··· Reading text
# Contactor for my e-Motorcycle



## BenNelson (Jul 27, 2007)

Hello!

Could somebody please give me some advice on using a contactor on my electric motorcycle?

That cycle is the first real electric project I have ever done. It is a motorcycle with an Etek motor and an Alltrax 24-48V AXE controller.

Right now, there are 3 Optima Yellow Top batteries to run it.

I have just been using a battery cut off switch as sort of a master power key for the cycle. I figured that would be OK, because there shouldn't be any power running through everything as long as the throttle isn't turned.

I have a bunch of parts off a 36V electric forklift.
I pulled off a contactor and tested it by running 36 volts to the small power connectors on it. The contactor snapped shut, and then sprung back open when I broke the circuit. That's exactly how a contactor is supposed to work, as far as I know.

I set the multi-meter to measure amps. The contactor pulls almost axactly an amp. Since this is a 36V battery pack, that means 1 amp x 36V system voltage = 36 Watts. Does this sound right? Is that typical power usage for a contactor?

Do I really need a contactor? What advantage do I gain for my 36 watts used?

I also wanted to see about using the key switch from the forklift as an ignition key for the motorcycle. ( The cycle frame did not originally include the ignition unit). Is one amp at 36 volts too much to be running through a little key switch? I would imagine that everything in the forklift ran on the full pack voltage. I didn't see any sort of DC/DC converter on it. I noticed that the strobe light on it was rated to run on 12 to 80 volts. I think that was so it could run straight off the main battery pack voltage.

Do I have all this right? Is there anything else I should be thinking about?

The contactor I am using here is a Prestolite JCA-4002E. There are a couple other contactors that I have that are also off that same forklift, which are a different brand, and it looks like 2 of them are also reversing contactors.

I have also heard that you need to have a resistor for the PWM controller when using a contactor, but have never been able to nail down the exact how or why.

Thanks in advance,

-Ben
Cycle Link


----------



## sharp21 (Mar 11, 2008)

I was looking at your bike thinking "ive seen that somewhere..."
Turns out I just replied to your post on ecomodder!
Your bike is a real inspiration
S>


----------



## Damon Henry (Jul 26, 2007)

Putting that contactor in is a great idea. It is possible that your controller will fail full on, and your battery cut off switch is likely to weld shut rather than break the circuit for you which means you have no way to stop until the batteries run down. Having said that, I have been running my motorcycle for several years with the exact same switch and no contactor  I've had one sitting on my shelf for a couple of years that I have been meaning to install.

One amp is not unusual for that size of contactor. Running it at a lower voltage will make it use less current, but a lower voltage will also make it activate slower. There is a thing you can build called an econimizer circuit that will make it use a lot less current, but you will have to google it to find out more.

If there are no ratings on your key switch there is no way to know if it will work with this contactor but to try it. I think since it came off the forklift it is likely to work just fine.

One thing you need to understand about a contactor is that it creates a huge voltage spike when you turn it off and the coil deenrgizes. This spike is across the switch and any electronics hooked to that circuit. The simplest way to defeat this spike is to add a diode across the contactor coil. By this I mean the positive and negative leads that turn the contactor on and off. If you are playing with the contactor and you turn it on and off by touching a wire to one of the leads instead of wiring in a switch, you will see a large spark when you disconnect the wire. That large spark is caused by the voltage spike. When you add the diode the spark will be greatly reduced or disappear all together.
······
Set exercise: In the contactor thread, what make and model of contactor is being used on the electric motorcycle?
··· Dataset extract
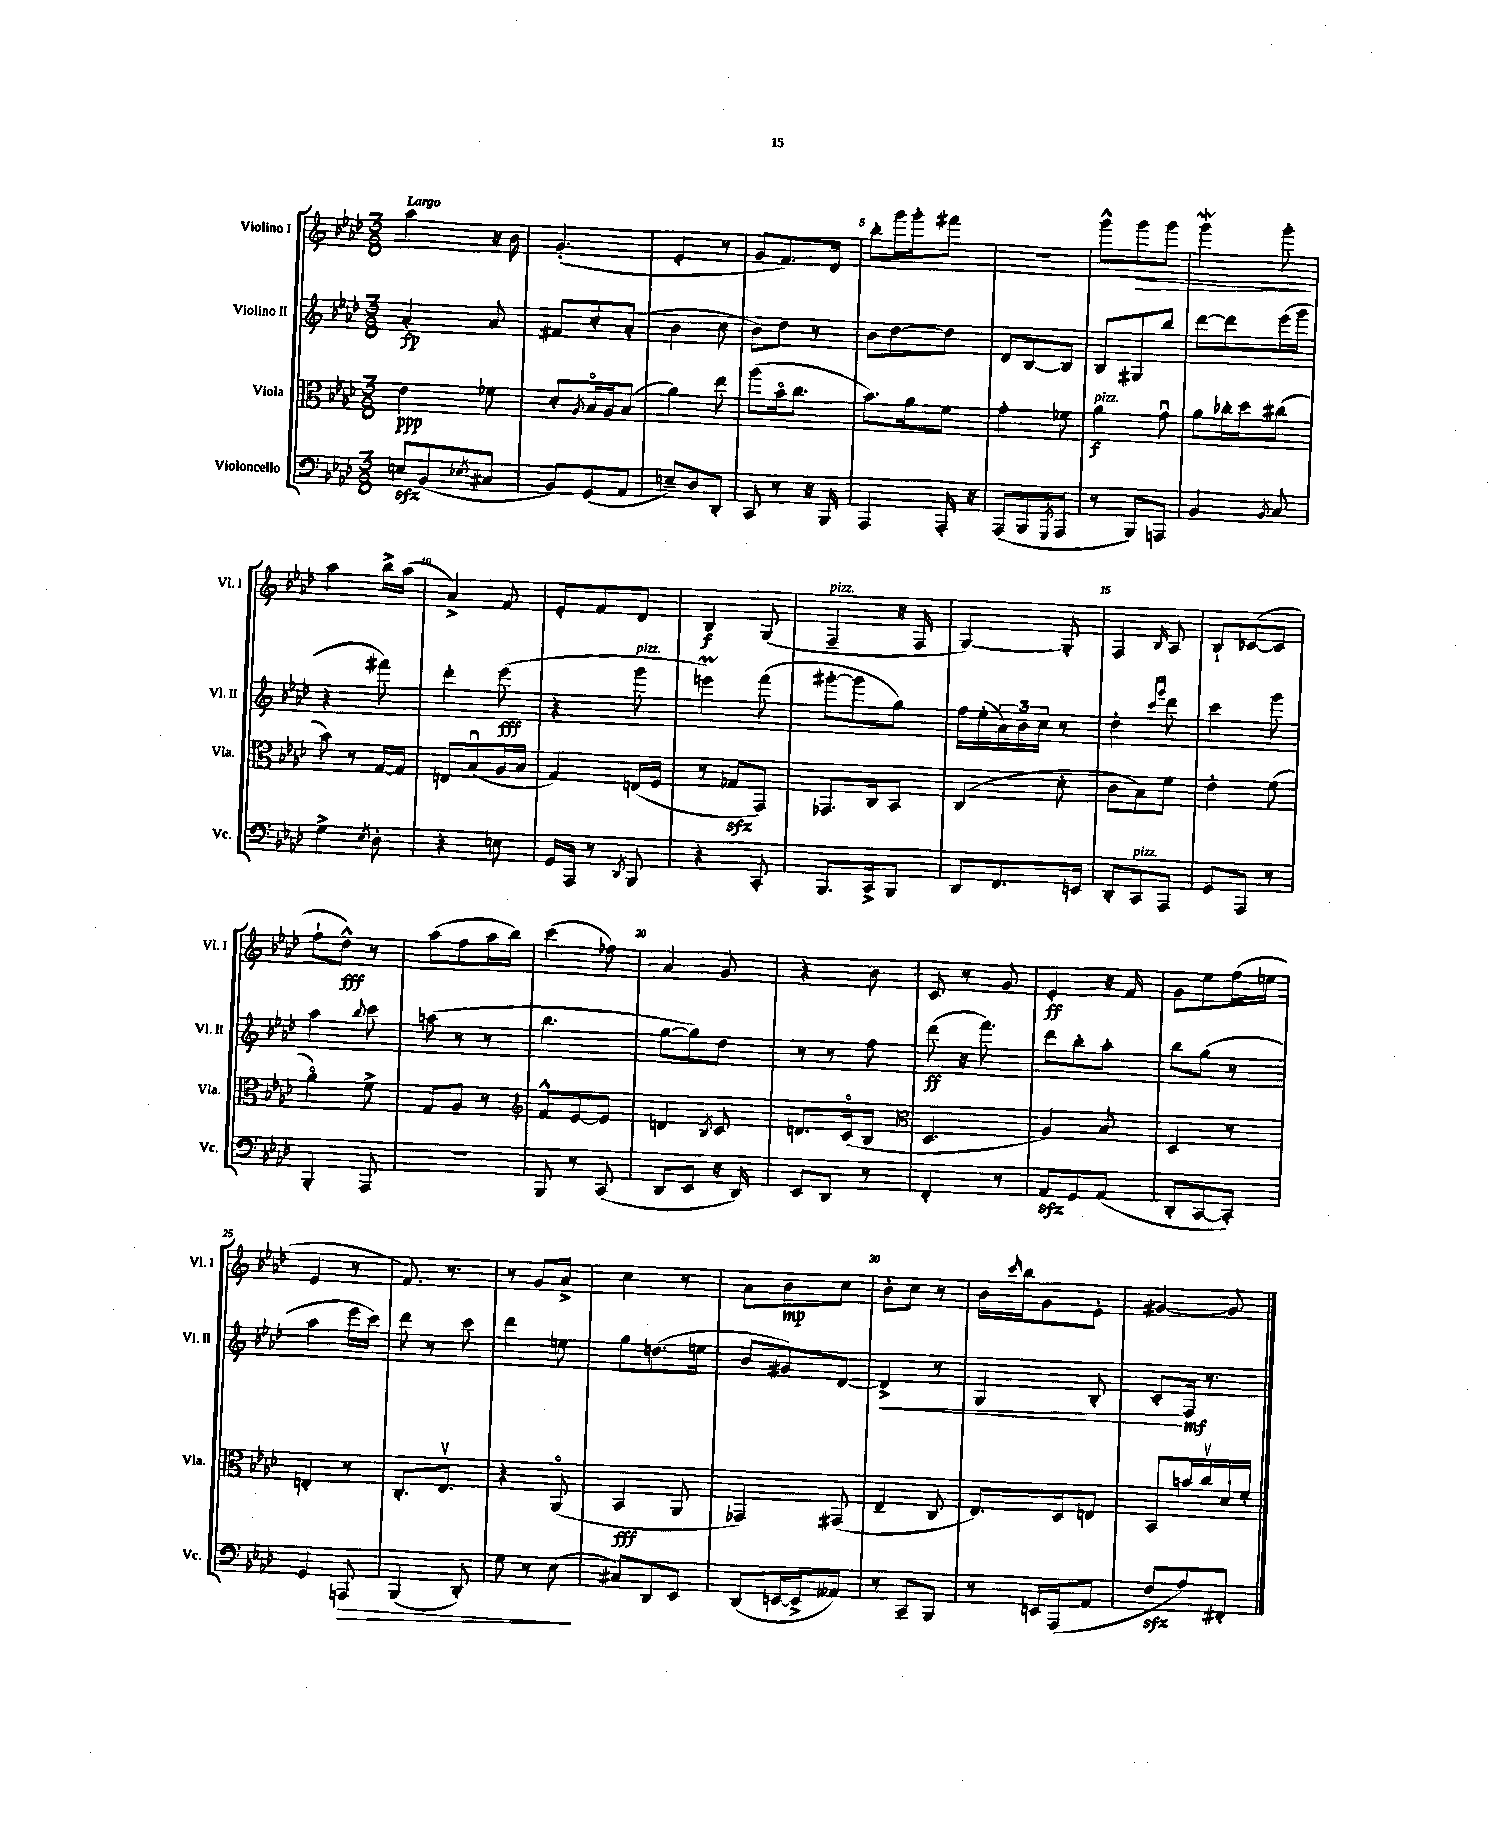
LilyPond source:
······
Solution: A Prestolite JCA-4002E.